TUGAS A:
Kembalikan bagian teks di bawah dari "Kemudian, karena kesyirikan" sampai "memulai kehidupan baru." tanpa mengubah satu kata pun.

Berhala Ketiga di Muka Bumi

Berhala Ketiga di Muka Bumi: Kisah Kaum Tsamud

Artikel ini merupakan kelanjutan dari artikel yang lalu (Berhala Kedua di Muka Bumi). Sebelumnya telah dikisahkan tentang Kaum ‘Ad (keturunan Sam bin Nuh) yang pertama kali menyembah berhala setelah banjir di zaman Nabi Nuh ’alaihis salam yang saat itu hanya menyisakan sedikit manusia yang selamat.

Kemudian, karena kesyirikan dan keangkuhan kaum ‘Ad, maka Allah Yang Mahaperkasa menimpakan azab yang mengerikan kepada mereka. Di akhir kisah, tidak ada yang tersisa dari azab dahsyat ini selain Nabi Hud ’alaihis salam dan orang-orang beriman yang berlindung di sebuah lembah. Setelah kaum ‘Ad binasa, Nabi Hud, dan orang mukmin hijrah ke Hadramaut memulai kehidupan baru.

TUGAS B:
Tulis ulang sebagai daftar JSON berisi string, satu string untuk tiap baris, bagian dari daftar baris di bawah, dari baris yang memuat "order: Pelecaniformes" sampai baris yang memuat "common name: Brown pelican", termasuk kedua baris tersebut. Lewati baris kosong dan sertakan hanya baris-baris itu.

DAFTAR BARIS:
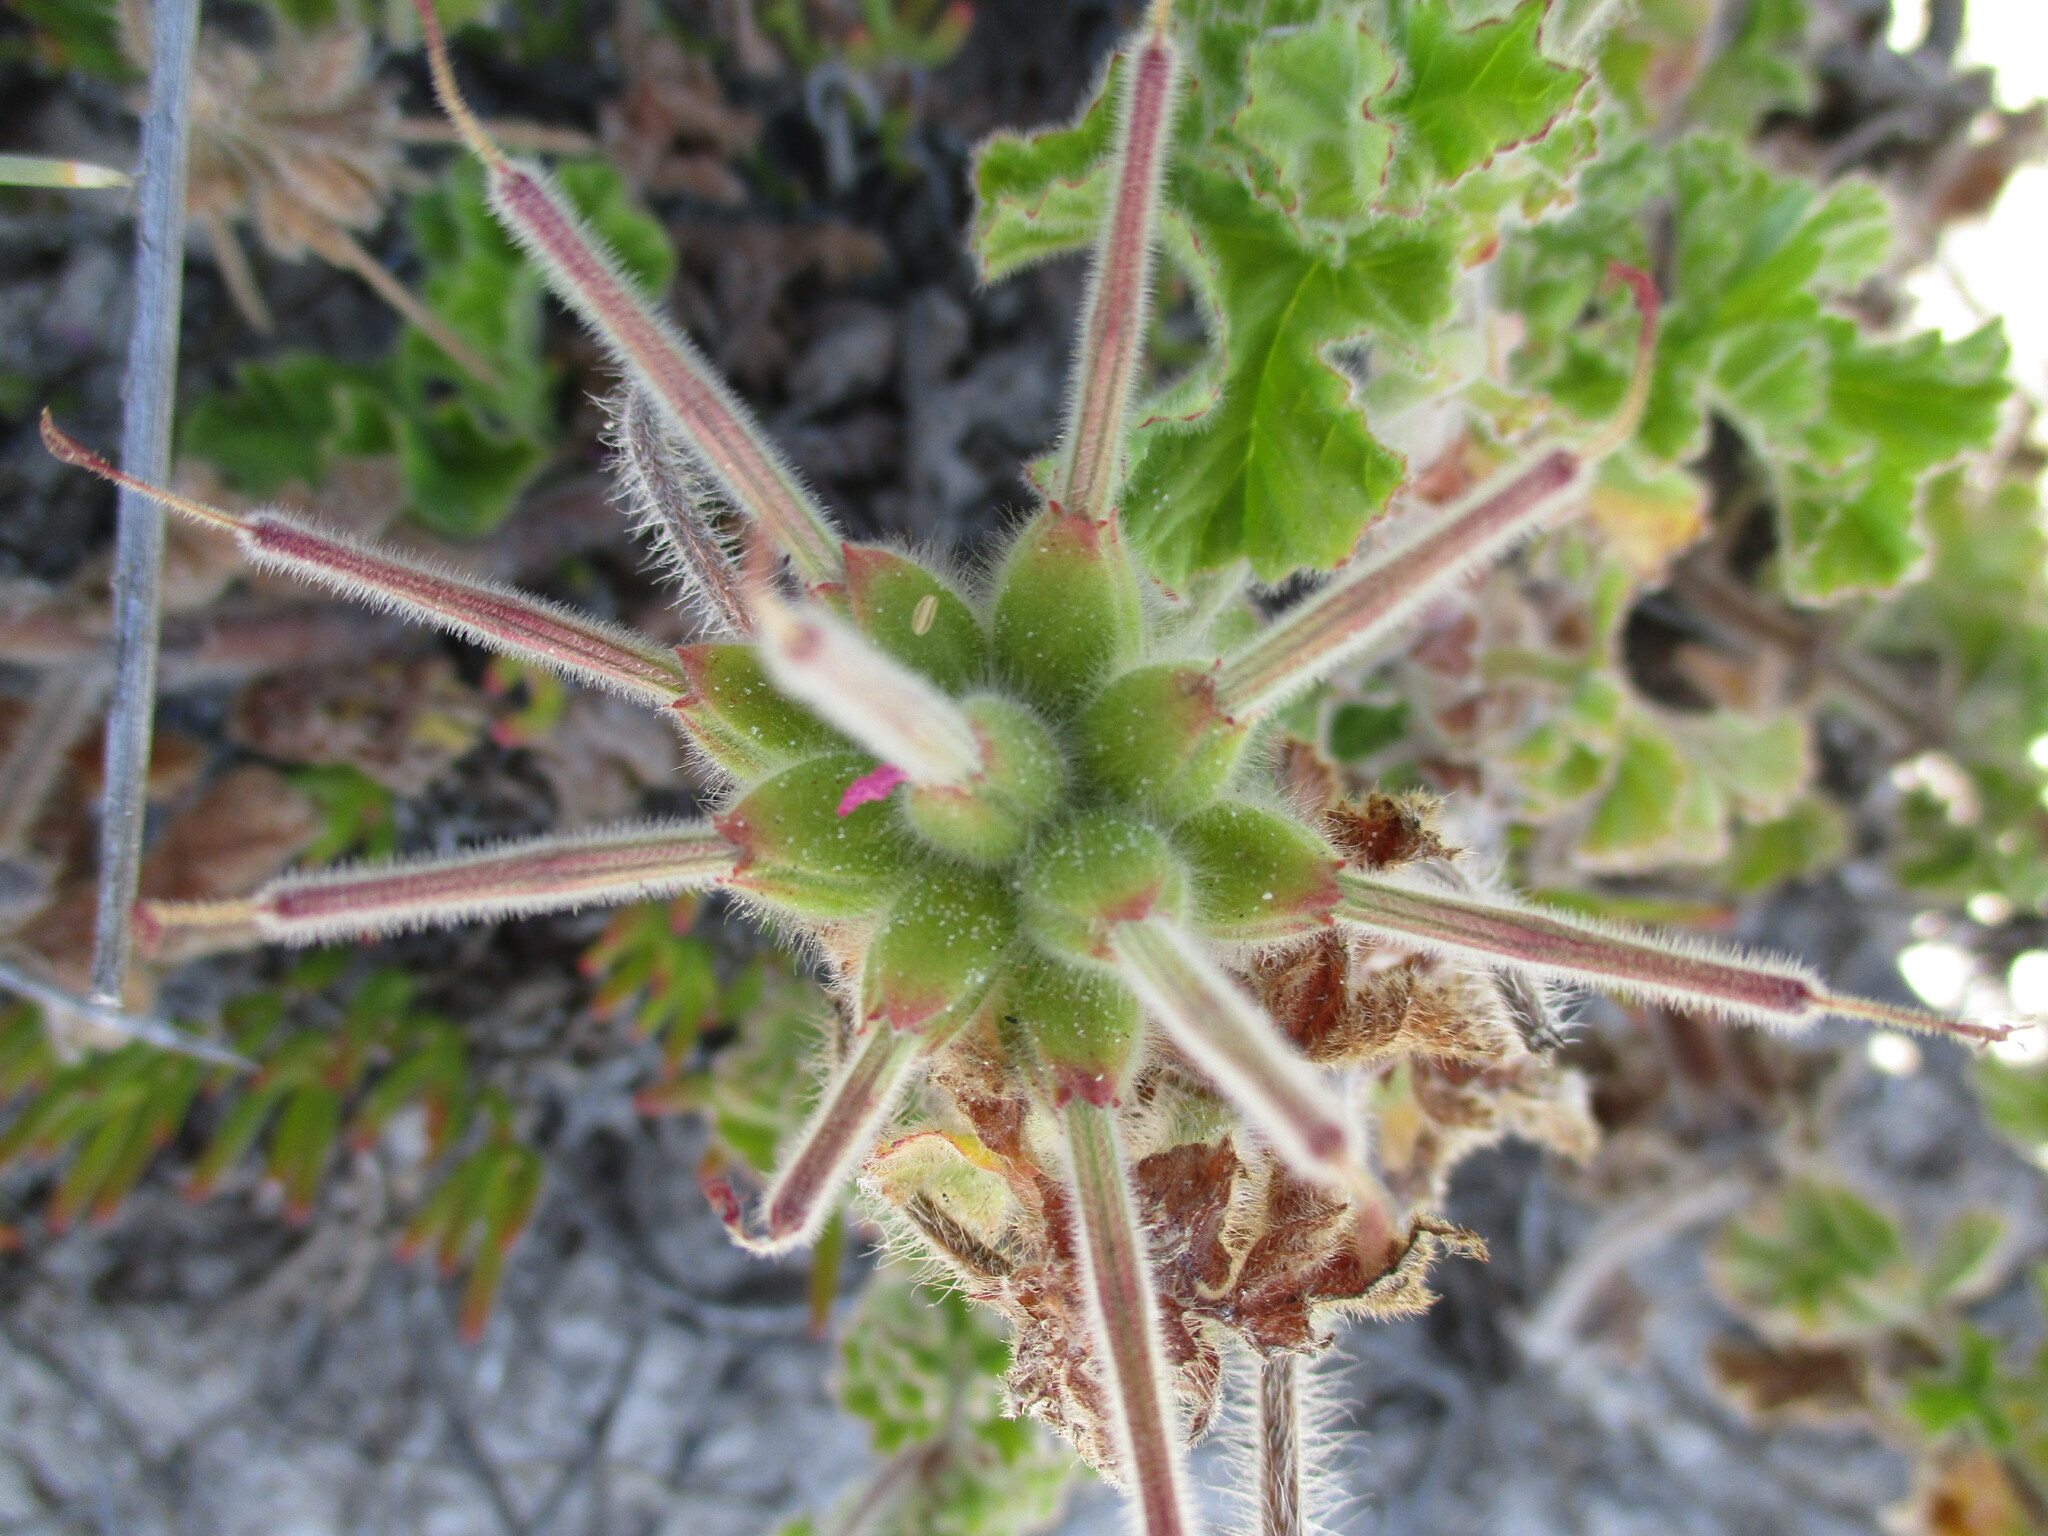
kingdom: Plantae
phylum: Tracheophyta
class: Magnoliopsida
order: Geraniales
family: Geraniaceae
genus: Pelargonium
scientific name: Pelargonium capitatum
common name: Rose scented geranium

---

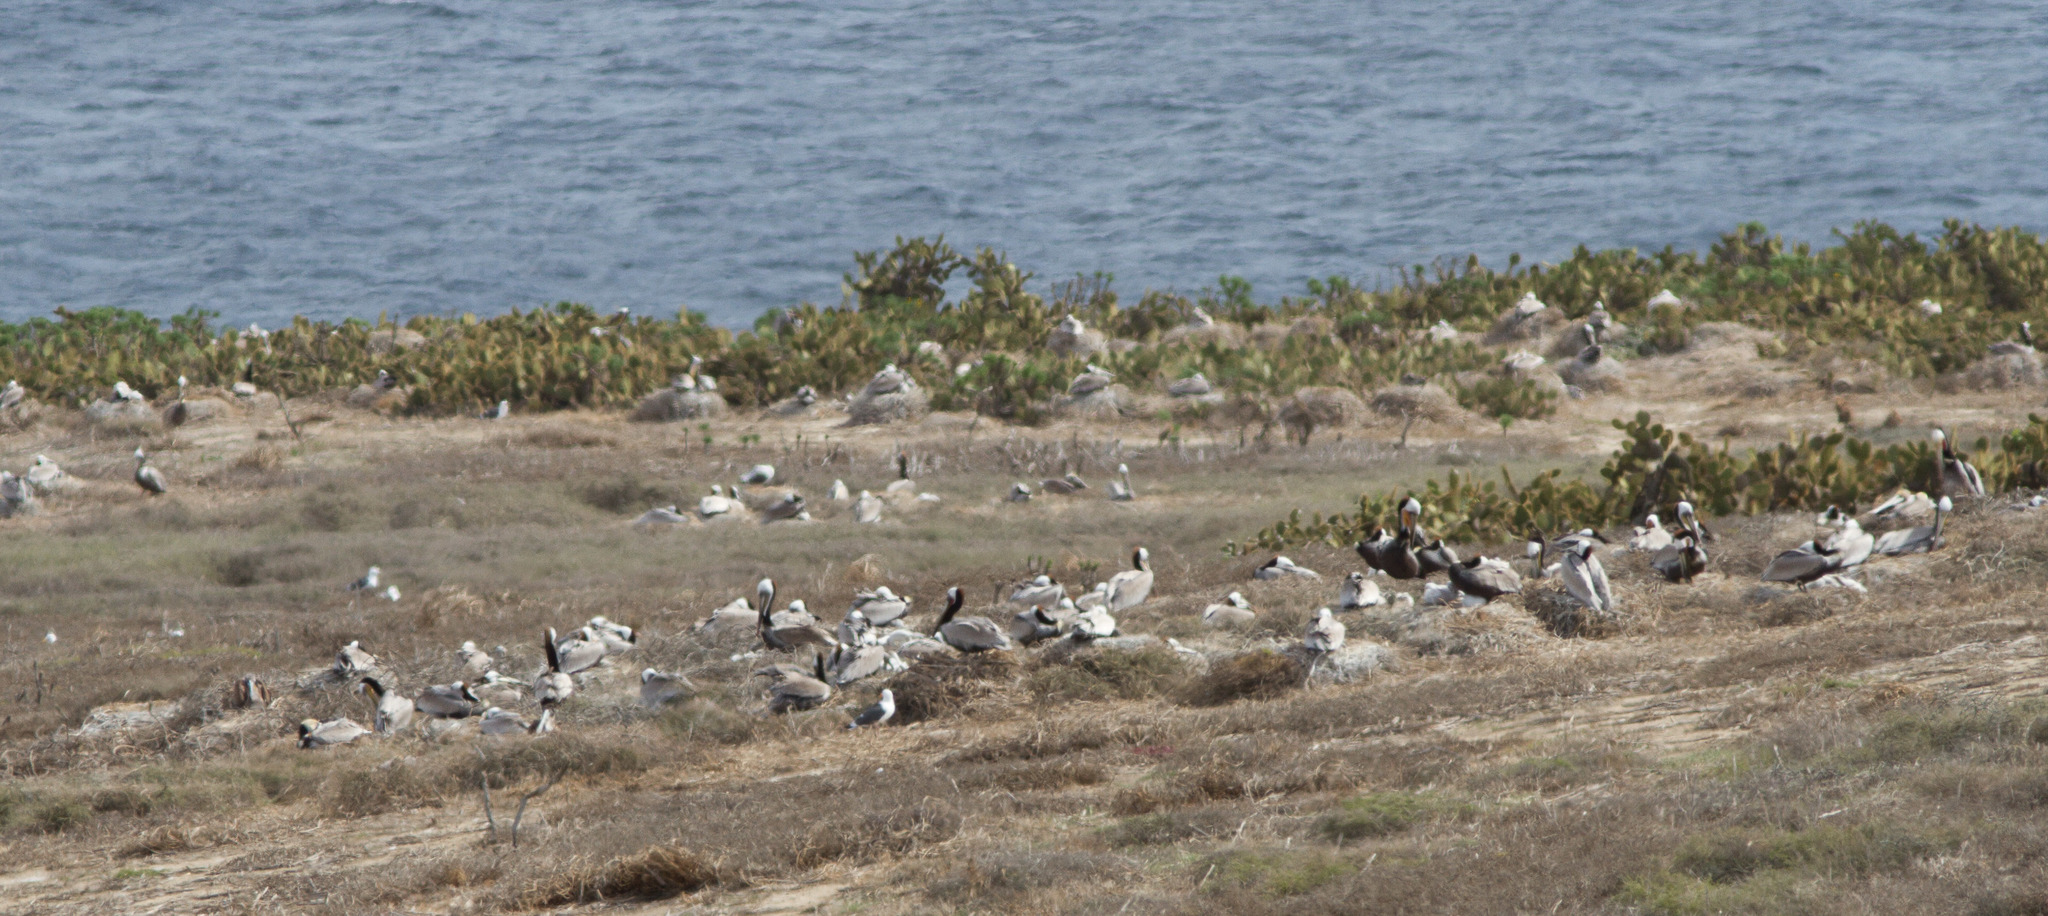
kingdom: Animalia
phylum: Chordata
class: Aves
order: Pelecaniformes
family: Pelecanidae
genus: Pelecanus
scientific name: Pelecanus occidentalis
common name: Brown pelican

JAWABAN A:
Kemudian, karena kesyirikan dan keangkuhan kaum ‘Ad, maka Allah Yang Mahaperkasa menimpakan azab yang mengerikan kepada mereka. Di akhir kisah, tidak ada yang tersisa dari azab dahsyat ini selain Nabi Hud ’alaihis salam dan orang-orang beriman yang berlindung di sebuah lembah. Setelah kaum ‘Ad binasa, Nabi Hud, dan orang mukmin hijrah ke Hadramaut memulai kehidupan baru.

JAWABAN B:
[
  "order: Pelecaniformes",
  "family: Pelecanidae",
  "genus: Pelecanus",
  "scientific name: Pelecanus occidentalis",
  "common name: Brown pelican"
]